Folk Psychology and Educational Research
In other words, educational research has often been based on a good understanding
of the science concepts students are asked to learn, and a strong familiarity with
the classroom context in which school and college learning takes place—but an
impoverished conceptual framework for interpreting cognition . It may be ironic that
science educators have worked hard to shift teachers away from operating with a
“folk psychology” model of teaching (as the transfer of knowledge from teacher to
student), whilst carrying out their own research from a similar folk psychology base
(Taber, 2009, pp. 126-128).
For example such constructs as “ideas”, “beliefs”, “learning”, “understanding”,
“thinking” and “memory” have often been taken for granted in studies, rather than
seen as problematic to define and so recognise. This is not true of all studies, and
it is clearly recognised that in any research certain starting points have to be taken
as accepted givens. However, such implicit “taken-for-grantedness” may commonly
lead to confusing what a researcher interpreted as the meaning of a students' speech
utterance with what the student thought, and indeed then what they remembered and
so what they may be considered to know. That is not to suggest that such distinctions
are ever likely to be unproblematic in practice (Taber, 2009, 146), but lack of clarity
in researchers' accounts only increases the potential for confusion.

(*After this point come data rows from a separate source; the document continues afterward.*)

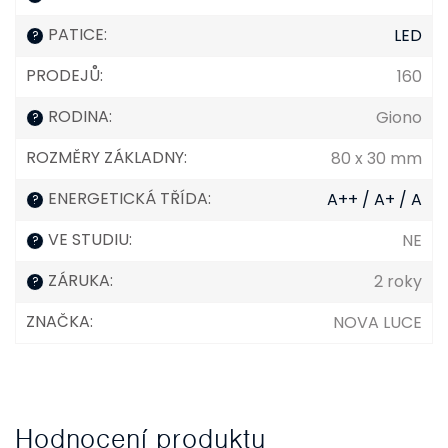
PATICE
:
LED
?
PRODEJŮ
:
160
RODINA
:
Giono
?
ROZMĚRY ZÁKLADNY
:
80 x 30 mm
ENERGETICKÁ TŘÍDA
:
A++ / A+ / A
?
VE STUDIU
:
NE
?
ZÁRUKA
:
2 roky
?
ZNAČKA
:
NOVA LUCE
Hodnocení produktu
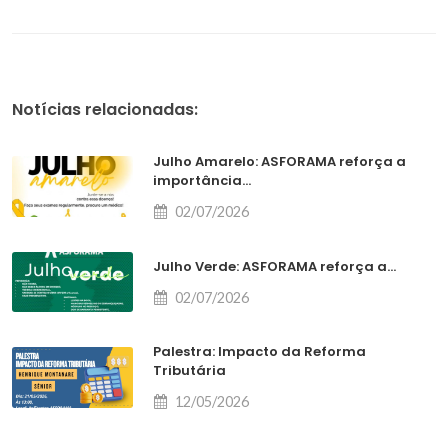
Notícias relacionadas:
Julho Amarelo: ASFORAMA reforça a
importância...
02/07/2026
Julho Verde: ASFORAMA reforça a...
02/07/2026
Palestra: Impacto da Reforma
Tributária
12/05/2026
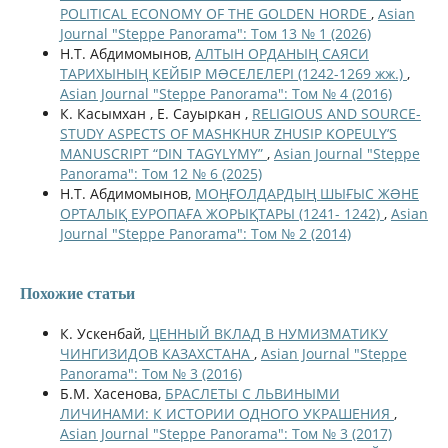
POLITICAL ECONOMY OF THE GOLDEN HORDE
,
Asian
Journal "Steppe Panorama": Том 13 № 1 (2026)
Н.Т. Абдимомынов,
АЛТЫН ОРДАНЫҢ САЯСИ
ТАРИХЫНЫҢ КЕЙБІР МƏСЕЛЕЛЕРІ (1242-1269 жж.)
,
Asian Journal "Steppe Panorama": Том № 4 (2016)
К. Касымхан , Е. Сауыркан ,
RELIGIOUS AND SOURCE-
STUDY ASPECTS OF MASHKHUR ZHUSIP KOPEULY’S
MANUSCRIPT “DIN TAGYLYMY”
,
Asian Journal "Steppe
Panorama": Том 12 № 6 (2025)
Н.Т. Абдимомынов,
МОҢҒОЛДАРДЫҢ ШЫҒЫС ЖƏНЕ
ОРТАЛЫҚ ЕУРОПАҒА ЖОРЫҚТАРЫ (1241- 1242)
,
Asian
Journal "Steppe Panorama": Том № 2 (2014)
Похожие статьи
К. Ускенбай,
ЦЕННЫЙ ВКЛАД В НУМИЗМАТИКУ
ЧИНГИЗИДОВ КАЗАХСТАНА
,
Asian Journal "Steppe
Panorama": Том № 3 (2016)
Б.М. Хасенова,
БРАСЛЕТЫ С ЛЬВИНЫМИ
ЛИЧИНАМИ: К ИСТОРИИ ОДНОГО УКРАШЕНИЯ
,
Asian Journal "Steppe Panorama": Том № 3 (2017)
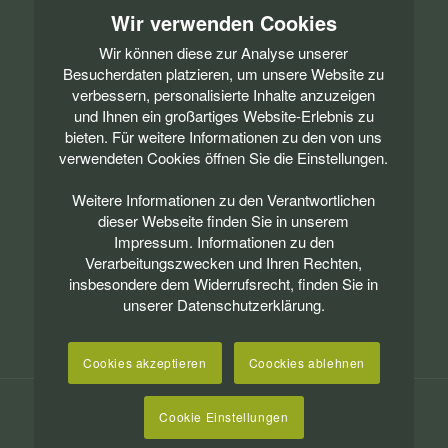
Wir verwenden Cookies
Wir können diese zur Analyse unserer
Besucherdaten platzieren, um unsere Website zu
verbessern, personalisierte Inhalte anzuzeigen
INFORMATION
und Ihnen ein großartiges Website-Erlebnis zu
Wir sind Anbieter für dezentrale Energiesysteme und
bieten. Für weitere Informationen zu den von uns
liefern Ihnen Konzepte für eine nachhaltige und
verwendeten Cookies öffnen Sie die Einstellungen.
unabhängige Energieversorgung.
Weitere Informationen zu den Verantwortlichen
Haben wir Ihr Interesse geweckt? Dann sichern Sie sich
dieser Webseite finden Sie in unserem
jetzt Ihr persönliches Angebot!
Impressum. Informationen zu den
Verarbeitungszwecken und Ihren Rechten,
ANGEBOT SICHERN
insbesondere dem Widerrufsrecht, finden Sie in
unserer Datenschutzerklärung.
Cookies akzeptieren
Coockies ablehnen
Copyright ©
2026 Autarkstrom erneuerbare Energien Kassel GmbH
Cookie Einstellungen
Impressum
Datenschutz
AGB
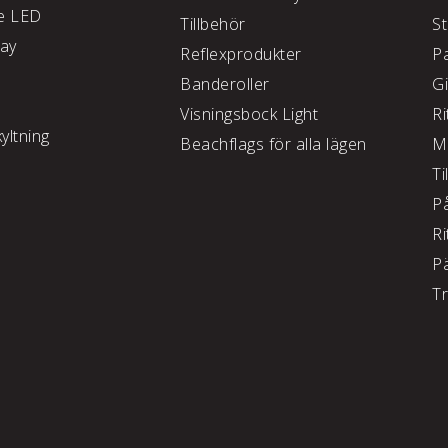
e LED
Tillbehör
S
lay
Reflexprodukter
P
Banderoller
G
Visningsbock Light
Ri
yltning
Beachflags för alla lägen
M
Ti
P
Ri
P
T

Such confusions have characterised the debate about the nature of students'
scientific thinking when different research evidence is drawn upon to argue that
learners' ideas are coherent or piecemeal; or are stable or labile, etc. Whilst it would
be naive to assume that this area of research can be significantly advanced by a
simple clarification of terminology and tightening of language, the cognitive sci-
ences, the “new science of mind”, is now sufficiently developed to offer a good
deal of valuable guidance (Gardner, 1977). The rest of this chapter will explain this
position with some examples.
Thinking, Knowing and Ideas
One central feature of any model of student cognition drawing upon the cognitive
sciences is the distinction between what a learner thinks (at any one time) and what
they can be considered to “know”. Thinking is a process, and the ideas that learners
have (and may then express) are products of that process. Thoughts are transient,
and draw upon both memory and immediately available perceptual information.